You are viewing a plain text version of this content. The canonical link for it is here.
Posted to commits@spark.apache.org by va...@apache.org on 2017/02/22 22:38:05 UTC

spark git commit: [SPARK-19554][UI, YARN] Allow SHS URL to be used for tracking in YARN RM.

Repository: spark
Updated Branches:
  refs/heads/master 37112fcfc -> 4661d30b9


[SPARK-19554][UI,YARN] Allow SHS URL to be used for tracking in YARN RM.

Allow an application to use the History Server URL as the tracking
URL in the YARN RM, so there's still a link to the web UI somewhere
in YARN even if the driver's UI is disabled. This is useful, for
example, if an admin wants to disable the driver UI by default for
applications, since it's harder to secure it (since it involves non
trivial ssl certificate and auth management that admins may not want
to expose to user apps).

This needs to be opt-in, because of the way the YARN proxy works, so
a new configuration was added to enable the option.

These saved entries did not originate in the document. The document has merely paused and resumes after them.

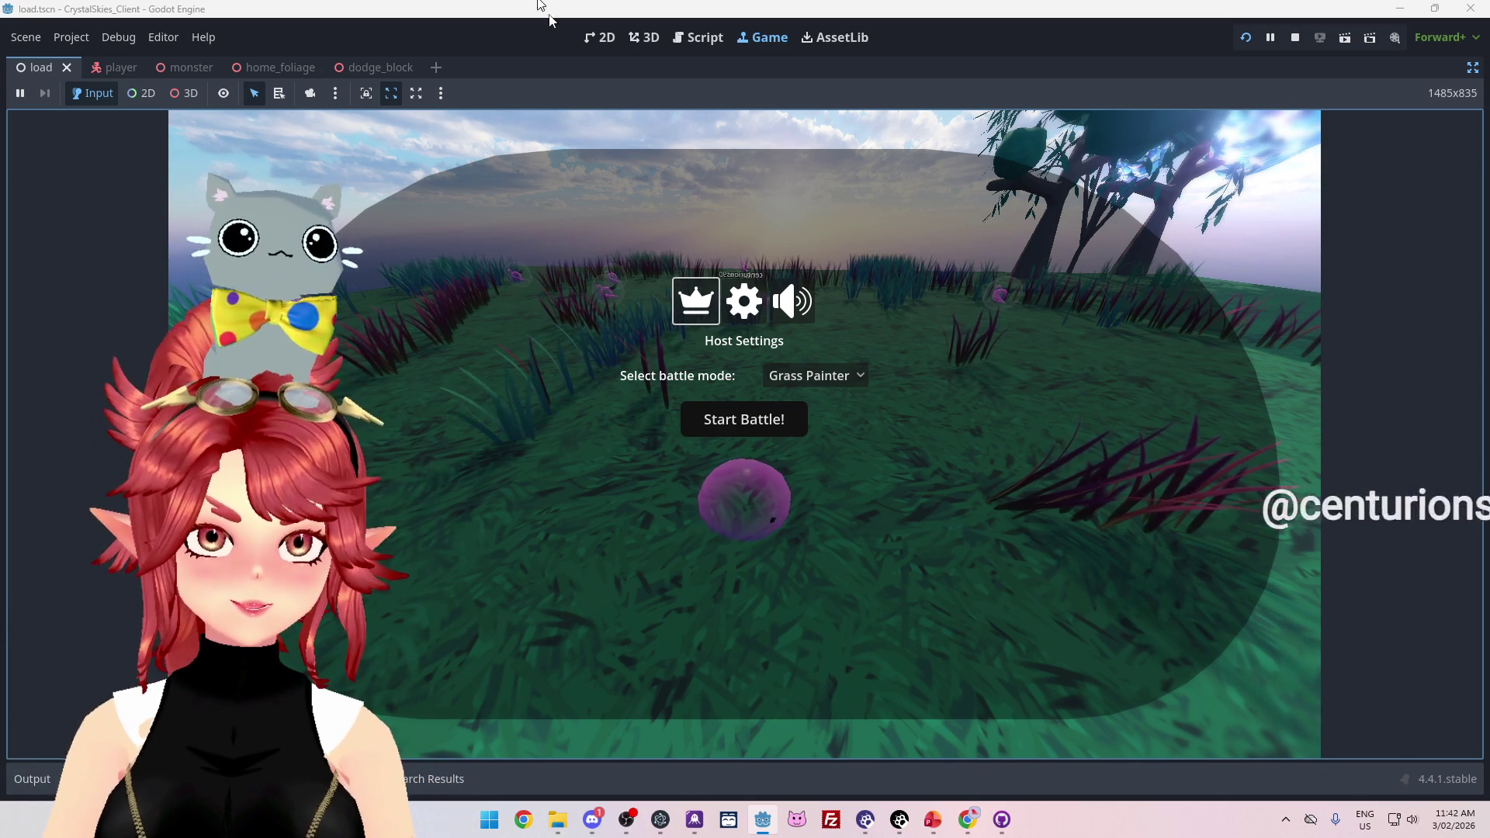
# Pick Dodge Block as the battle mode, start the battle and play a round until a winner is announced
pyautogui.click(934, 398)
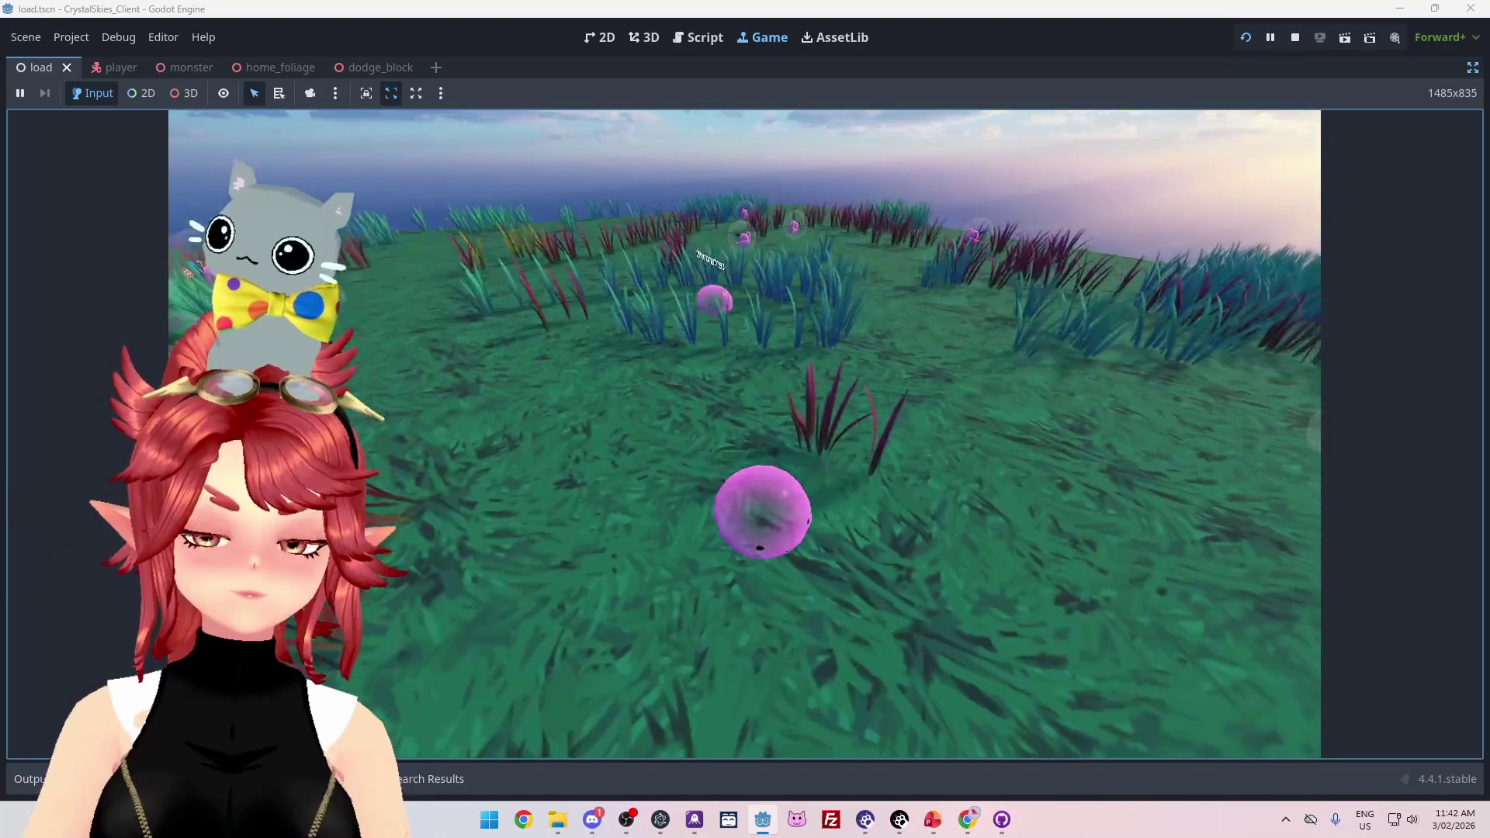
pyautogui.press('Escape')
pyautogui.click(786, 379)
pyautogui.click(812, 425)
pyautogui.click(732, 419)
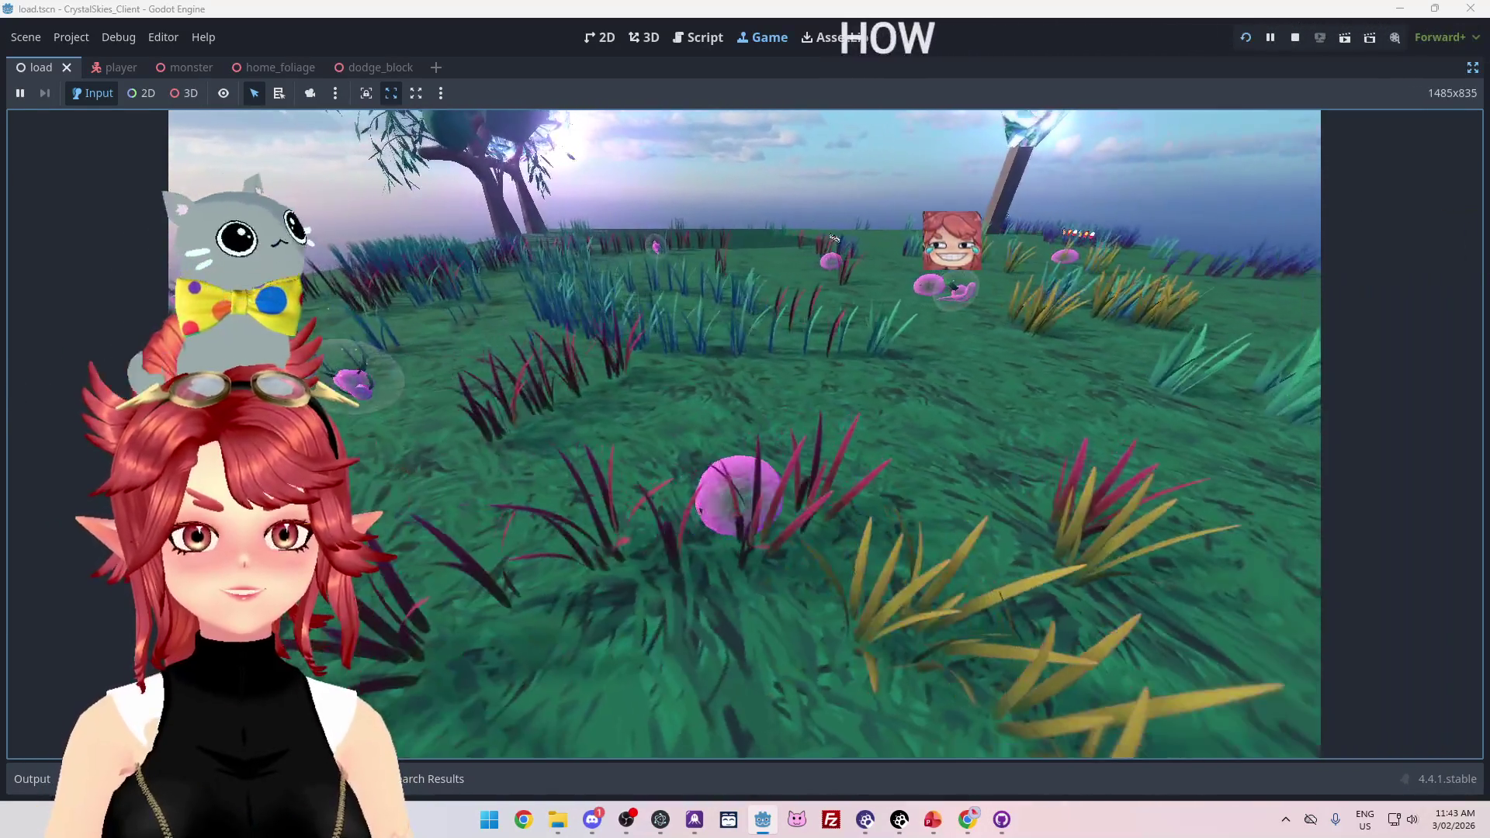
pyautogui.press('Escape')
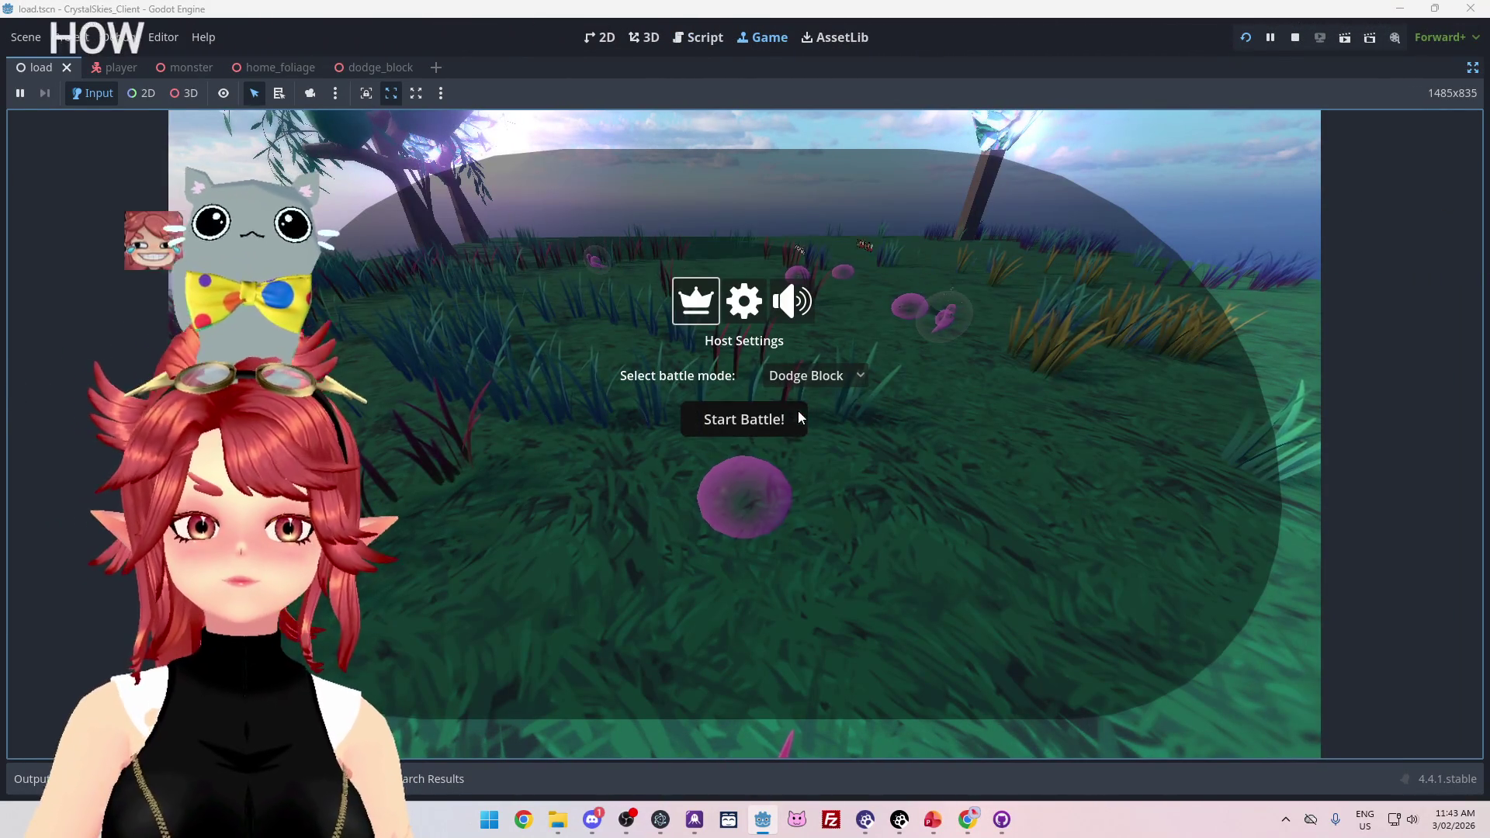
# Switch the battle mode from Dodge Block to Grass Painter and start the battle
pyautogui.click(816, 379)
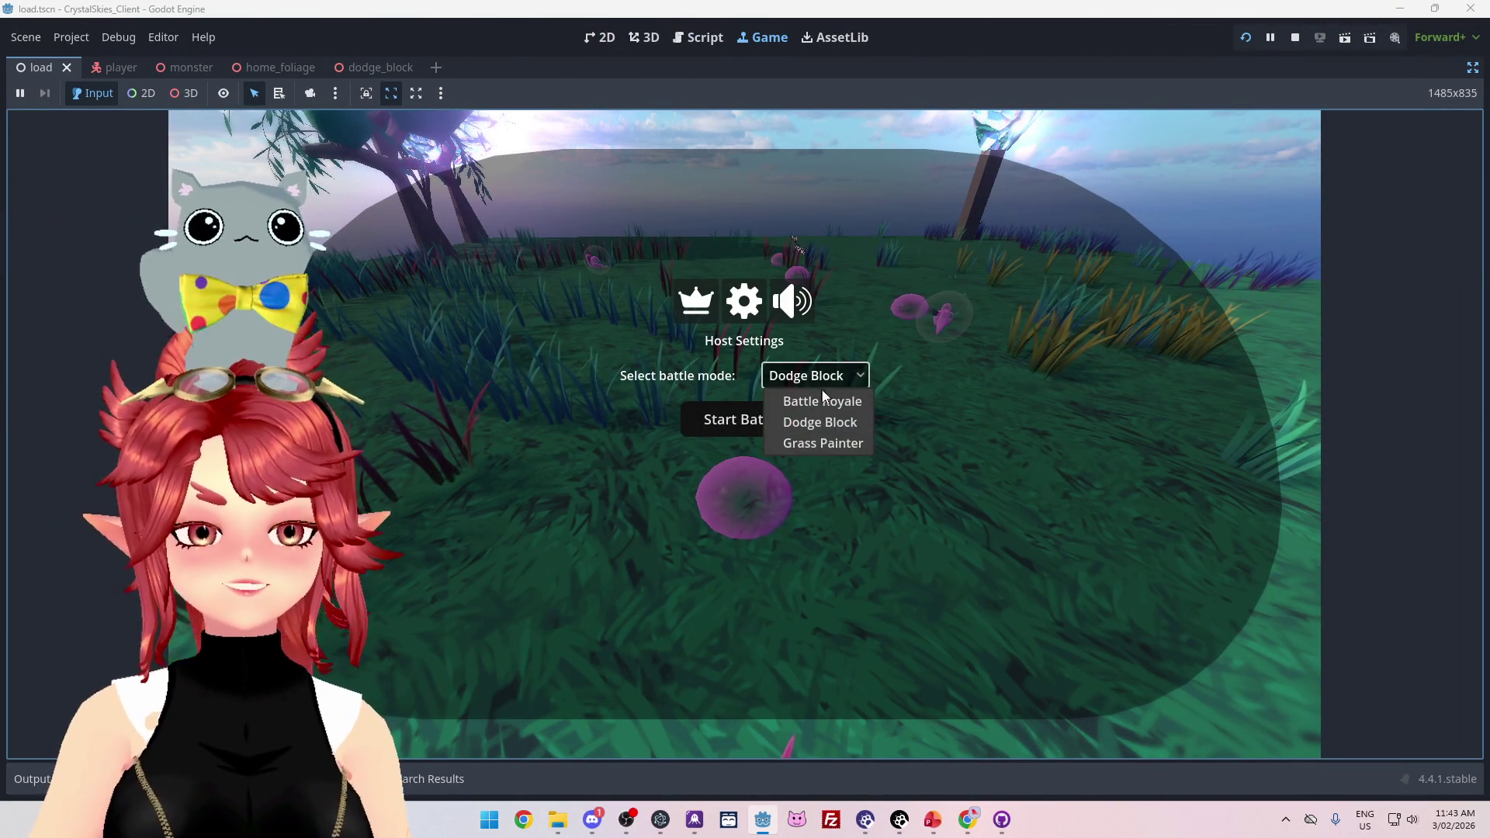
pyautogui.click(827, 444)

The YARN RM will proxy requests to live AMs instead of redirecting
the client, so pages in the SHS UI will not render correctly since
they'll reference invalid paths in the RM UI. The proxy base support
in the SHS cannot be used since that would prevent direct access to
the SHS.

So, to solve this problem, for the feature to work end-to-end, a new
YARN-specific filter was added that detects whether the requests come
from the proxy and redirects the client appropriatly. The SHS admin has
to add this filter manually if they want the feature to work.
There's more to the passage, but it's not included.